# [Try it]
Print the lines that run from the line with "(polyline (pts (xy 0.0 -1.27)" to the line with "(polyline (pts (xy 0.0 1.27)", keeping both end lines, exactly as they appear in the entries below, and nothing else.

# [Raw data]
• • • • • • •
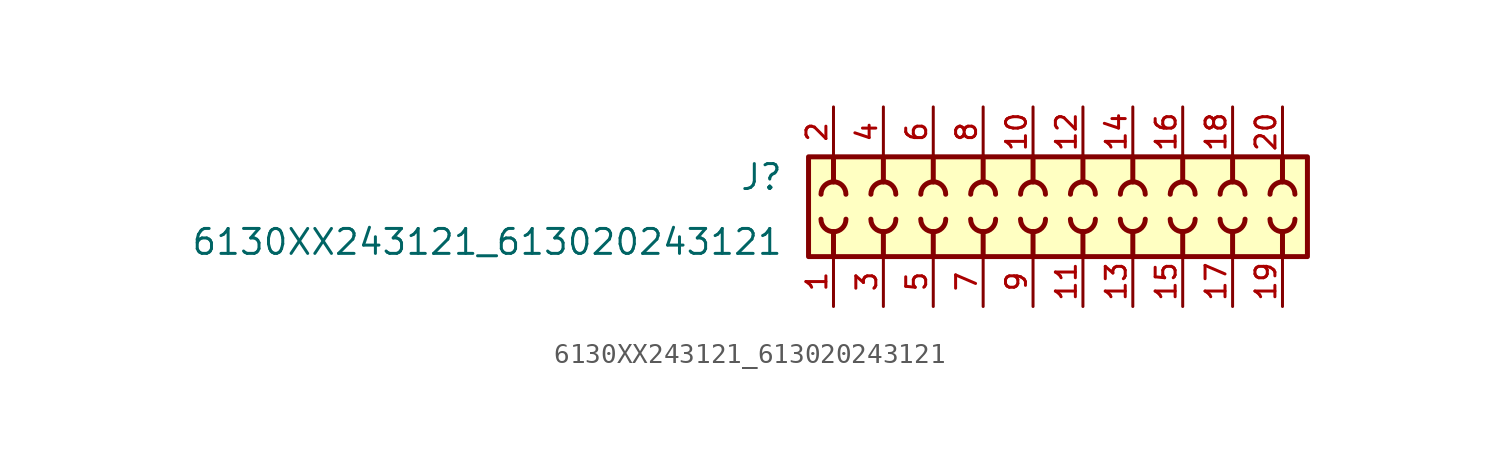
<source format=kicad_sym>
(kicad_symbol_lib
  (version 20211014)
  (generator kicad_symbol_editor)
  (symbol "6130XX243121_613020243121"
    (pin_names
      (offset 1.016))
    (property "Reference" "J"
      (at -12.7 0.762 0)
      (effects (font (size 1.27 1.27)) (justify bottom right)))
    (property "Value" "6130XX243121_613020243121"
      (at -12.7 -2.54 0)
      (effects (font (size 1.27 1.27)) (justify bottom right)))
    (symbol "6130XX243121_613020243121_0_0"
      (arc (start -7.62 -1.27) (mid -7.171 -1.084) (end -6.985 -0.635) (stroke (width 0.254) (type default) (color 0 0 0 0)) (fill (type none)))
      (arc (start -8.255 -0.635) (mid -8.069 -1.084) (end -7.62 -1.27) (stroke (width 0.254) (type default) (color 0 0 0 0)) (fill (type none)))
      (arc (start -10.16 -1.27) (mid -9.711 -1.084) (end -9.525 -0.635) (stroke (width 0.254) (type default) (color 0 0 0 0)) (fill (type none)))
      (arc (start -10.795 -0.635) (mid -10.609 -1.084) (end -10.16 -1.27) (stroke (width 0.254) (type default) (color 0 0 0 0)) (fill (type none)))
      (polyline (pts (xy -10.16 -1.27) (xy -10.16 -2.54)) (stroke (width 0.254)))
      (polyline (pts (xy -7.62 -1.27) (xy -7.62 -2.54)) (stroke (width 0.254)))
      (arc (start -10.16 1.27) (mid -10.609 1.084) (end -10.795 0.635) (stroke (width 0.254) (type default) (color 0 0 0 0)) (fill (type none)))
      (arc (start -9.525 0.635) (mid -9.711 1.084) (end -10.16 1.27) (stroke (width 0.254) (type default) (color 0 0 0 0)) (fill (type none)))
      (arc (start -7.62 1.27) (mid -8.069 1.084) (end -8.255 0.635) (stroke (width 0.254) (type default) (color 0 0 0 0)) (fill (type none)))
      (arc (start -6.985 0.635) (mid -7.171 1.084) (end -7.62 1.27) (stroke (width 0.254) (type default) (color 0 0 0 0)) (fill (type none)))
      (polyline (pts (xy -7.62 1.27) (xy -7.62 2.54)) (stroke (width 0.254)))
      (polyline (pts (xy -10.16 1.27) (xy -10.16 2.54)) (stroke (width 0.254)))
      (arc (start -5.08 -1.27) (mid -4.631 -1.084) (end -4.445 -0.635) (stroke (width 0.254) (type default) (color 0 0 0 0)) (fill (type none)))
      (arc (start -5.715 -0.635) (mid -5.529 -1.084) (end -5.08 -1.27) (stroke (width 0.254) (type default) (color 0 0 0 0)) (fill (type none)))
      (polyline (pts (xy -5.08 -1.27) (xy -5.08 -2.54)) (stroke (width 0.254)))
      (arc (start -5.08 1.27) (mid -5.529 1.084) (end -5.715 0.635) (stroke (width 0.254) (type default) (color 0 0 0 0)) (fill (type none)))
      (arc (start -4.445 0.635) (mid -4.631 1.084) (end -5.08 1.27) (stroke (width 0.254) (type default) (color 0 0 0 0)) (fill (type none)))
      (polyline (pts (xy -5.08 1.27) (xy -5.08 2.54)) (stroke (width 0.254)))
      (arc (start -2.54 -1.27) (mid -2.091 -1.084) (end -1.905 -0.635) (stroke (width 0.254) (type default) (color 0 0 0 0)) (fill (type none)))
      (arc (start -3.175 -0.635) (mid -2.989 -1.084) (end -2.54 -1.27) (stroke (width 0.254) (type default) (color 0 0 0 0)) (fill (type none)))
      (polyline (pts (xy -2.54 -1.27) (xy -2.54 -2.54)) (stroke (width 0.254)))
      (arc (start -2.54 1.27) (mid -2.989 1.084) (end -3.175 0.635) (stroke (width 0.254) (type default) (color 0 0 0 0)) (fill (type none)))
      (arc (start -1.905 0.635) (mid -2.091 1.084) (end -2.54 1.27) (stroke (width 0.254) (type default) (color 0 0 0 0)) (fill (type none)))
      (polyline (pts (xy -2.54 1.27) (xy -2.54 2.54)) (stroke (width 0.254)))
      (arc (start 0.0 -1.27) (mid 0.449 -1.084) (end 0.635 -0.635) (stroke (width 0.254) (type default) (color 0 0 0 0)) (fill (type none)))
      (arc (start -0.635 -0.635) (mid -0.449 -1.084) (end 0.0 -1.27) (stroke (width 0.254) (type default) (color 0 0 0 0)) (fill (type none)))
      (polyline (pts (xy 0.0 -1.27) (xy 0.0 -2.54)) (stroke (width 0.254)))
      (arc (start 0.0 1.27) (mid -0.449 1.084) (end -0.635 0.635) (stroke (width 0.254) (type default) (color 0 0 0 0)) (fill (type none)))
      (arc (start 0.635 0.635) (mid 0.449 1.084) (end 0.0 1.27) (stroke (width 0.254) (type default) (color 0 0 0 0)) (fill (type none)))
      (polyline (pts (xy 0.0 1.27) (xy 0.0 2.54)) (stroke (width 0.254)))
      (arc (start 2.54 -1.27) (mid 2.989 -1.084) (end 3.175 -0.635) (stroke (width 0.254) (type default) (color 0 0 0 0)) (fill (type none)))
      (arc (start 1.905 -0.635) (mid 2.091 -1.084) (end 2.54 -1.27) (stroke (width 0.254) (type default) (color 0 0 0 0)) (fill (type none)))
      (polyline (pts (xy 2.54 -1.27) (xy 2.54 -2.54)) (stroke (width 0.254)))
      (arc (start 2.54 1.27) (mid 2.091 1.084) (end 1.905 0.635) (stroke (width 0.254) (type default) (color 0 0 0 0)) (fill (type none)))
      (arc (start 3.175 0.635) (mid 2.989 1.084) (end 2.54 1.27) (stroke (width 0.254) (type default) (color 0 0 0 0)) (fill (type none)))
      (polyline (pts (xy 2.54 1.27) (xy 2.54 2.54)) (stroke (width 0.254)))
      (arc (start 5.08 1.27) (mid 4.631 1.084) (end 4.445 0.635) (stroke (width 0.254) (type default) (color 0 0 0 0)) (fill (type none)))
      (arc (start 5.715 0.635) (mid 5.529 1.084) (end 5.08 1.27) (stroke (width 0.254) (type default) (color 0 0 0 0)) (fill (type none)))
      (polyline (pts (xy 5.08 1.27) (xy 5.08 2.54)) (stroke (width 0.254)))
      (arc (start 5.08 -1.27) (mid 5.529 -1.084) (end 5.715 -0.635) (stroke (width 0.254) (type default) (color 0 0 0 0)) (fill (type none)))
      (arc (start 4.445 -0.635) (mid 4.631 -1.084) (end 5.08 -1.27) (stroke (width 0.254) (type default) (color 0 0 0 0)) (fill (type none)))
      (polyline (pts (xy 5.08 -1.27) (xy 5.08 -2.54)) (stroke (width 0.254)))
      (arc (start 7.62 1.27) (mid 7.171 1.084) (end 6.985 0.635) (stroke (width 0.254) (type default) (color 0 0 0 0)) (fill (type none)))
      (arc (start 8.255 0.635) (mid 8.069 1.084) (end 7.62 1.27) (stroke (width 0.254) (type default) (color 0 0 0 0)) (fill (type none)))
      (polyline (pts (xy 7.62 1.27) (xy 7.62 2.54)) (stroke (width 0.254)))
      (arc (start 7.62 -1.27) (mid 8.069 -1.084) (end 8.255 -0.635) (stroke (width 0.254) (type default) (color 0 0 0 0)) (fill (type none)))
      (arc (start 6.985 -0.635) (mid 7.171 -1.084) (end 7.62 -1.27) (stroke (width 0.254) (type default) (color 0 0 0 0)) (fill (type none)))
      (polyline (pts (xy 7.62 -1.27) (xy 7.62 -2.54)) (stroke (width 0.254)))
      (arc (start 10.16 1.27) (mid 9.711 1.084) (end 9.525 0.635) (stroke (width 0.254) (type default) (color 0 0 0 0)) (fill (type none)))
      (arc (start 10.795 0.635) (mid 10.609 1.084) (end 10.16 1.27) (stroke (width 0.254) (type default) (color 0 0 0 0)) (fill (type none)))
      (polyline (pts (xy 10.16 1.27) (xy 10.16 2.54)) (stroke (width 0.254)))
      (arc (start 10.16 -1.27) (mid 10.609 -1.084) (end 10.795 -0.635) (stroke (width 0.254) (type default) (color 0 0 0 0)) (fill (type none)))
      (arc (start 9.525 -0.635) (mid 9.711 -1.084) (end 10.16 -1.27) (stroke (width 0.254) (type default) (color 0 0 0 0)) (fill (type none)))
      (polyline (pts (xy 10.16 -1.27) (xy 10.16 -2.54)) (stroke (width 0.254)))
      (arc (start 12.7 1.27) (mid 12.251 1.084) (end 12.065 0.635) (stroke (width 0.254) (type default) (color 0 0 0 0)) (fill (type none)))
      (arc (start 13.335 0.635) (mid 13.149 1.084) (end 12.7 1.27) (stroke (width 0.254) (type default) (color 0 0 0 0)) (fill (type none)))
      (polyline (pts (xy 12.7 1.27) (xy 12.7 2.54)) (stroke (width 0.254)))
      (arc (start 12.7 -1.27) (mid 13.149 -1.084) (end 13.335 -0.635) (stroke (width 0.254) (type default) (color 0 0 0 0)) (fill (type none)))
      (arc (start 12.065 -0.635) (mid 12.251 -1.084) (end 12.7 -1.27) (stroke (width 0.254) (type default) (color 0 0 0 0)) (fill (type none)))
      (polyline (pts (xy 12.7 -1.27) (xy 12.7 -2.54)) (stroke (width 0.254)))
      (rectangle (start -11.43 -2.54) (end 13.97 2.54) (stroke (width 0.254)) (fill (type background)))
      (pin passive line (at -10.16 -5.08 90.0) (length 2.54) (name "~" (effects (font (size 1.016 1.016)))) (number "1" (effects (font (size 1.016 1.016)))))
      (pin passive line (at -10.16 5.08 270.0) (length 2.54) (name "~" (effects (font (size 1.016 1.016)))) (number "2" (effects (font (size 1.016 1.016)))))
      (pin passive line (at -7.62 -5.08 90.0) (length 2.54) (name "~" (effects (font (size 1.016 1.016)))) (number "3" (effects (font (size 1.016 1.016)))))
      (pin passive line (at -7.62 5.08 270.0) (length 2.54) (name "~" (effects (font (size 1.016 1.016)))) (number "4" (effects (font (size 1.016 1.016)))))
      (pin passive line (at -5.08 -5.08 90.0) (length 2.54) (name "~" (effects (font (size 1.016 1.016)))) (number "5" (effects (font (size 1.016 1.016)))))
      (pin passive line (at -5.08 5.08 270.0) (length 2.54) (name "~" (effects (font (size 1.016 1.016)))) (number "6" (effects (font (size 1.016 1.016)))))
      (pin passive line (at -2.54 -5.08 90.0) (length 2.54) (name "~" (effects (font (size 1.016 1.016)))) (number "7" (effects (font (size 1.016 1.016)))))
      (pin passive line (at -2.54 5.08 270.0) (length 2.54) (name "~" (effects (font (size 1.016 1.016)))) (number "8" (effects (font (size 1.016 1.016)))))
      (pin passive line (at 0.0 -5.08 90.0) (length 2.54) (name "~" (effects (font (size 1.016 1.016)))) (number "9" (effects (font (size 1.016 1.016)))))
      (pin passive line (at 0.0 5.08 270.0) (length 2.54) (name "~" (effects (font (size 1.016 1.016)))) (number "10" (effects (font (size 1.016 1.016)))))
      (pin passive line (at 2.54 -5.08 90.0) (length 2.54) (name "~" (effects (font (size 1.016 1.016)))) (number "11" (effects (font (size 1.016 1.016)))))
      (pin passive line (at 2.54 5.08 270.0) (length 2.54) (name "~" (effects (font (size 1.016 1.016)))) (number "12" (effects (font (size 1.016 1.016)))))
      (pin passive line (at 5.08 -5.08 90.0) (length 2.54) (name "~" (effects (font (size 1.016 1.016)))) (number "13" (effects (font (size 1.016 1.016)))))
      (pin passive line (at 5.08 5.08 270.0) (length 2.54) (name "~" (effects (font (size 1.016 1.016)))) (number "14" (effects (font (size 1.016 1.016)))))
      (pin passive line (at 7.62 -5.08 90.0) (length 2.54) (name "~" (effects (font (size 1.016 1.016)))) (number "15" (effects (font (size 1.016 1.016)))))
      (pin passive line (at 7.62 5.08 270.0) (length 2.54) (name "~" (effects (font (size 1.016 1.016)))) (number "16" (effects (font (size 1.016 1.016)))))
      (pin passive line (at 10.16 -5.08 90.0) (length 2.54) (name "~" (effects (font (size 1.016 1.016)))) (number "17" (effects (font (size 1.016 1.016)))))
      (pin passive line (at 10.16 5.08 270.0) (length 2.54) (name "~" (effects (font (size 1.016 1.016)))) (number "18" (effects (font (size 1.016 1.016)))))
      (pin passive line (at 12.7 -5.08 90.0) (length 2.54) (name "~" (effects (font (size 1.016 1.016)))) (number "19" (effects (font (size 1.016 1.016)))))
      (pin passive line (at 12.7 5.08 270.0) (length 2.54) (name "~" (effects (font (size 1.016 1.016)))) (number "20" (effects (font (size 1.016 1.016))))))))
</source>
• • • • • • •
# [Exercise response]
      (polyline (pts (xy 0.0 -1.27) (xy 0.0 -2.54)) (stroke (width 0.254)))
      (arc (start 0.0 1.27) (mid -0.449 1.084) (end -0.635 0.635) (stroke (width 0.254) (type default) (color 0 0 0 0)) (fill (type none)))
      (arc (start 0.635 0.635) (mid 0.449 1.084) (end 0.0 1.27) (stroke (width 0.254) (type default) (color 0 0 0 0)) (fill (type none)))
      (polyline (pts (xy 0.0 1.27) (xy 0.0 2.54)) (stroke (width 0.254)))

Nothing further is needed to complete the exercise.